I redesigned the layout to feature a clear visual hierarchy, and to align with more natural eye-scanning patterns. Each interface was designed to be digestible at-a-glance, knowing that users are predominantly scanning before they commit to reading.
The paragraph content was separated from smaller detail information, and interaction/buttons were placed in their own region, separate from the small details.
Each asset featured an excerpt with all the metadata needed for a user to decide if he/she/they wanted to click further.

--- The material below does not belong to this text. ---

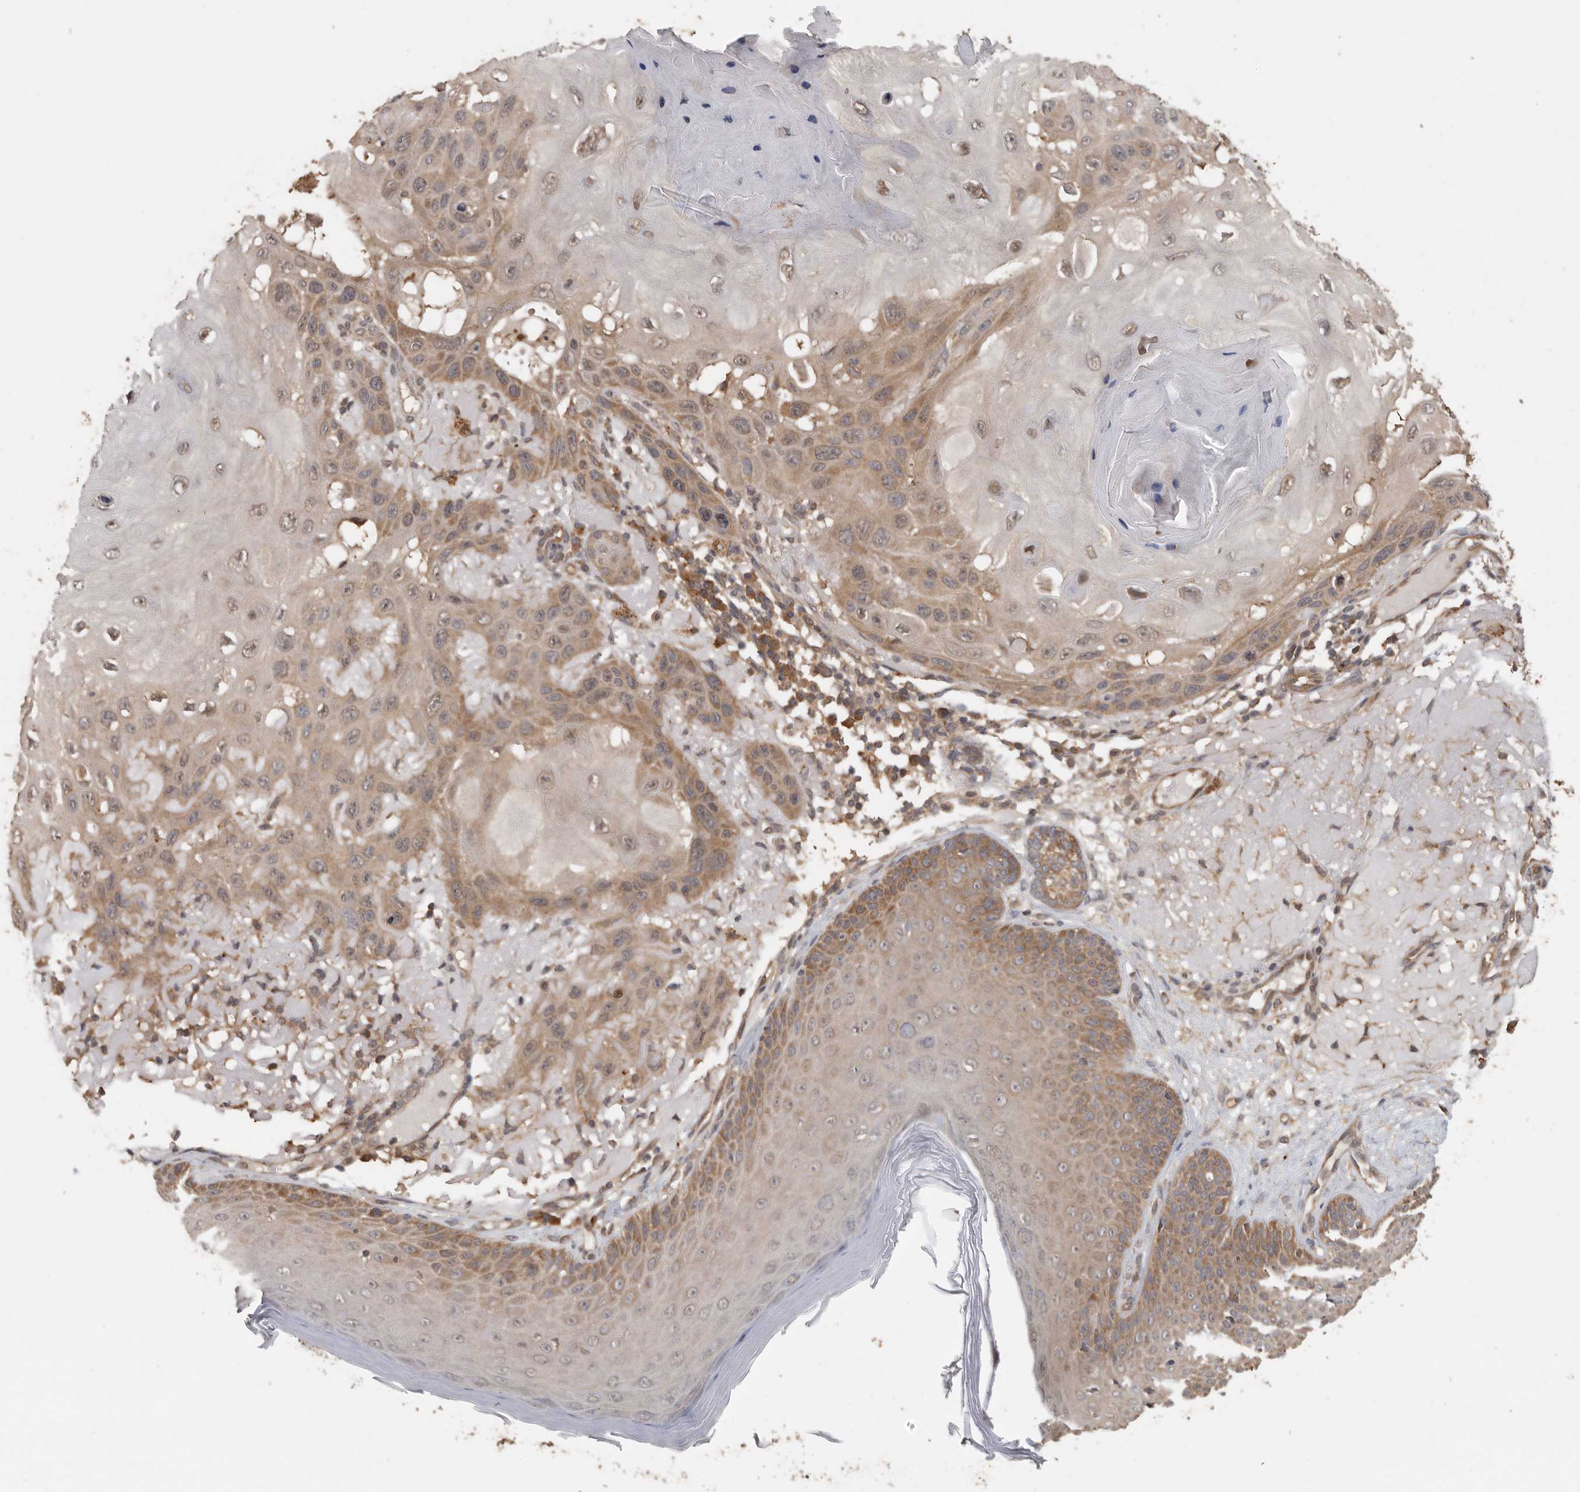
{"staining": {"intensity": "moderate", "quantity": "25%-75%", "location": "cytoplasmic/membranous"}, "tissue": "skin cancer", "cell_type": "Tumor cells", "image_type": "cancer", "snomed": [{"axis": "morphology", "description": "Normal tissue, NOS"}, {"axis": "morphology", "description": "Squamous cell carcinoma, NOS"}, {"axis": "topography", "description": "Skin"}], "caption": "A brown stain highlights moderate cytoplasmic/membranous positivity of a protein in skin cancer (squamous cell carcinoma) tumor cells. The protein is shown in brown color, while the nuclei are stained blue.", "gene": "CCT8", "patient": {"sex": "female", "age": 96}}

The content cards were used as search results, which meant that multiple would be consumed at one time.
The layout of the content cards were redesigned to be scannable, digestible, and to allow the user to lean on the visual elements as a first means of “reading” before having to read every detail.
Due to the nature of the app being restricted to members of a specific internal company team, many of the labels would not be appropriate for a different audience. I judiciously chose terms and labels that featured their internal language, yet were still logical and intuitive for the experience.
The structure of the submission also presented an opportunity to maintain a scannable, digestible format in addition to helping the end-users understand how information needed to be presented.
One of the elements that we designed into the app was to align each submission with the sales goals and measurement system of the organization. But this posed a unique challenge: because a team members’ ability to concretely demonstrate success, this app became a key tool in the team’s arsenal to prove their contribution. As a result, users had incentive to contribute as much as possible. However, this could backfire, resulting in poor quality submissions.
To foster the peer-sharing spirit and team engagement, each submission could be rated and voted upon. Each submission could receive an “upvote” or “like” by peers. But given the sensitive nature of how this information directly fueled recognition, additional barriers needed to be in place to avoid false inflation.
We played with labels such as “vote” or “recommend”, but neither of these accurately conveyed the scope of what a user needed to do to provide recognition.
As a result, the term “adopt” was chosen. “Adopt” implied the reader would be using this information for something–which was precisely the behavior we were aiming for.
To reduce false inflation, we designed the system to require further details from the user adopting the solution. Notifications provided a space to add comments and information, and the user was informed that this information would be publicly posted for all users to see.
These additional barriers and mindful approach to the details helped provide the administrators with an active, engaged community that shared their genuine feedback from the shared resource.
The initial design featured placeholder content and labeling. The intention of the initial vendor was to create a “cool and clever” app, but in many cases, the chosen terms were actually detrimental to the overall experience.
“Submissions” were originally labeled “my items”. While I understood the intention of aiming for casual terms, the concept described was a sales win submission that included a thorough writeup, attached documents, code samples, or a variety of other assets. While the client didn’t love the sterile nature of the term “my submissions,” it was a more accurate and intuitive description.
“My dashboard” was originally labeled, “my area.” A non-native English speaker provided the UI text, and this was a prime scenario where a native speaker is helpful. In some cases, “my area” could refer to an individual’s [ahem] personal region. The team had a good laugh as I explained why that one needed to change. 😉
Unfortunately, I was not able to participate in any testing of the app. But in the interest of sharing my approach, here are the tests that I would recommend confirming from users:
The ShareIT app was an excellent example of how the behavior and intention surrounding the app experience must be thoughtfully explored to create the most effective solution.